The proposition is: If x is an arbitrary real number, prove that there is exactly one integer n which satisfies the inequalities n ≤ x < n + 1. This n is called the greatest integer in x and is denoted by [x]. For example, [5] = 5, [5/2] = 2, and [−8/3] = −3.
These are the proof process:
My question is why in the end, the integer n + 1 not ∈ S implies that x < n + 1 ? x is an upper bound and n+1 is an upper bound. How do I know that n+1>x from the implictaion?

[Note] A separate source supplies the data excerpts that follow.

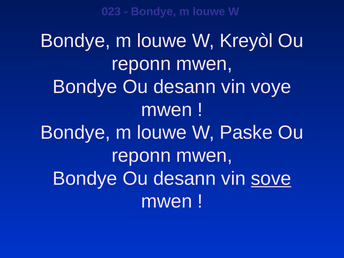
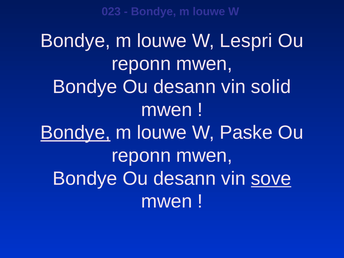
Kreyòl: Kreyòl -> Lespri
voye: voye -> solid
Bondye at (75, 133) underline: none -> present
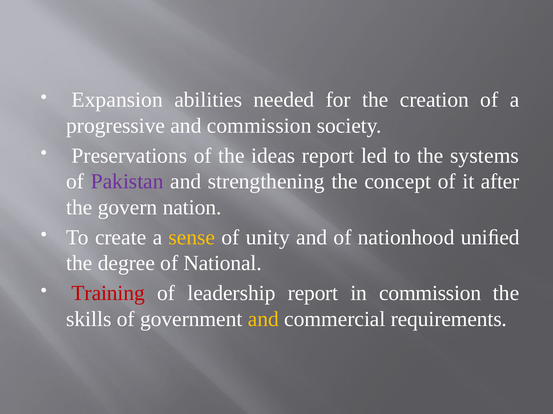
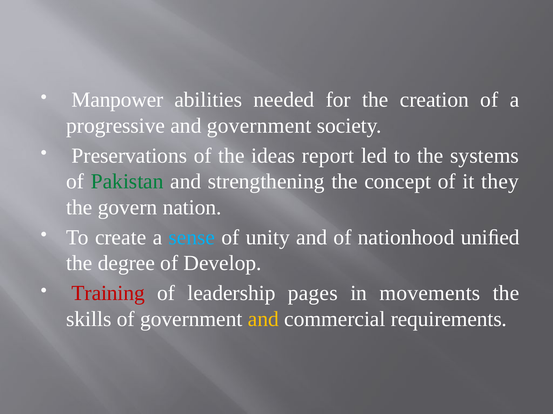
Expansion: Expansion -> Manpower
and commission: commission -> government
Pakistan colour: purple -> green
after: after -> they
sense colour: yellow -> light blue
National: National -> Develop
leadership report: report -> pages
in commission: commission -> movements
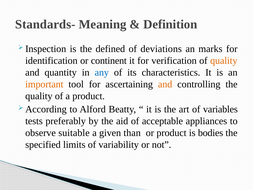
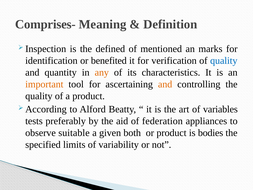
Standards-: Standards- -> Comprises-
deviations: deviations -> mentioned
continent: continent -> benefited
quality at (224, 61) colour: orange -> blue
any colour: blue -> orange
acceptable: acceptable -> federation
than: than -> both
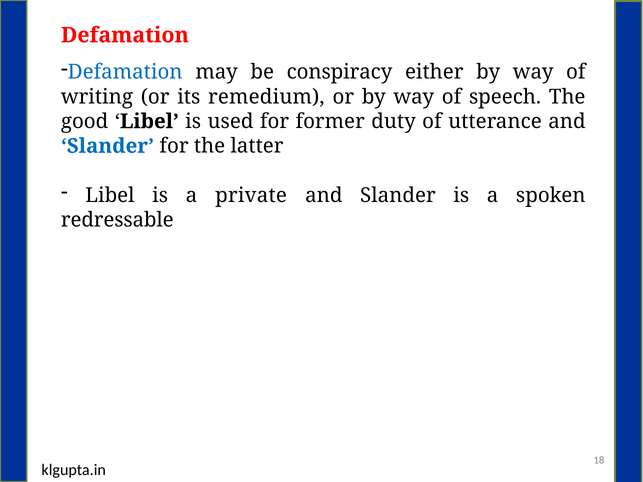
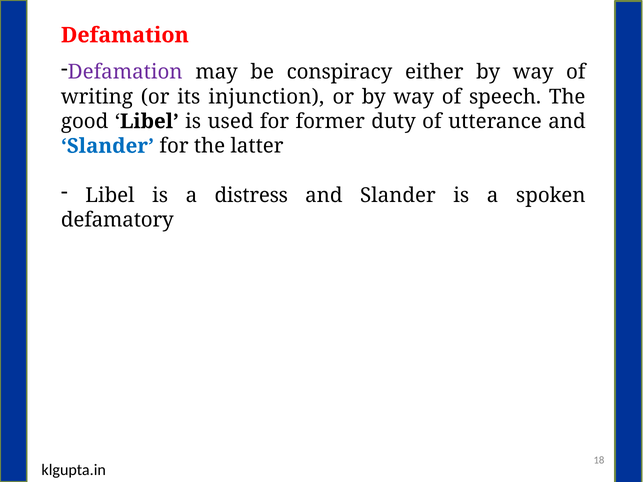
Defamation at (125, 72) colour: blue -> purple
remedium: remedium -> injunction
private: private -> distress
redressable: redressable -> defamatory
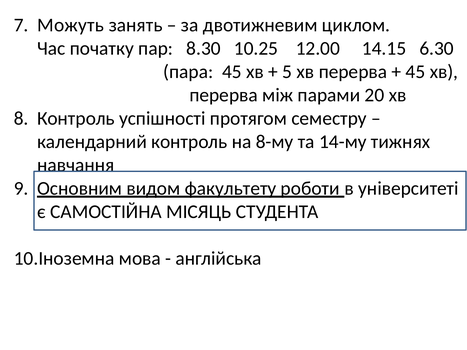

Rewriting it to maybe illuminate things:
We define $S = \{m \in \mathbb{Z} : m \leq x\}$. Note that $x$ is an upper bound of $S$ by construction; take $y \in S$, then $y \leq x$ automatically. Note that $S$ is nonempty (apparently an exercise). Consider $\sup S = n$. This is the least upper bound. So it is an upper bound (meaning that for all $y \in S$, $y \leq n$) and if $z$ is any other upper bound, $n \leq z$ (it is the smallest upper bound). The claim is that $n$ is an integer. By a property of supremums, if we take $\epsilon = 1$, there is some $m \in S$ so that $n-1 < m \leq n$. Now if there is some $k \in S$ so that $m < k$, then $k -m \in \mathbb{Z}$ and $k -m > 0$ strictly. The strictness and the fact it's an integer means $k-m \geq 1$. Now $k \geq m+1 > (n-1)+1 = n$, a contradiction since $n$ is supposed to be an upper bound so $n < k \leq n$. Thus $k \leq m$ for all $k \in S$, and so by the least upper bound property we have that $n \leq m \leq n$. So $m = n \in \mathbb{Z}$.
Now $n$ is an upper bound, so $n + 1 \notin S$ (for if it were, then $n+1 \leq n$, which is a contradiction). Since $n \in \mathbb{Z}$, we have $n+1 \in \mathbb{Z}$. Write $S^c = \{m \in \mathbb{Z} : m > x\}$. If $n+1 \notin S$, this means that $n+1 \in S^c$, so $n+1 > x$. This gives us $n \leq x < n+1$.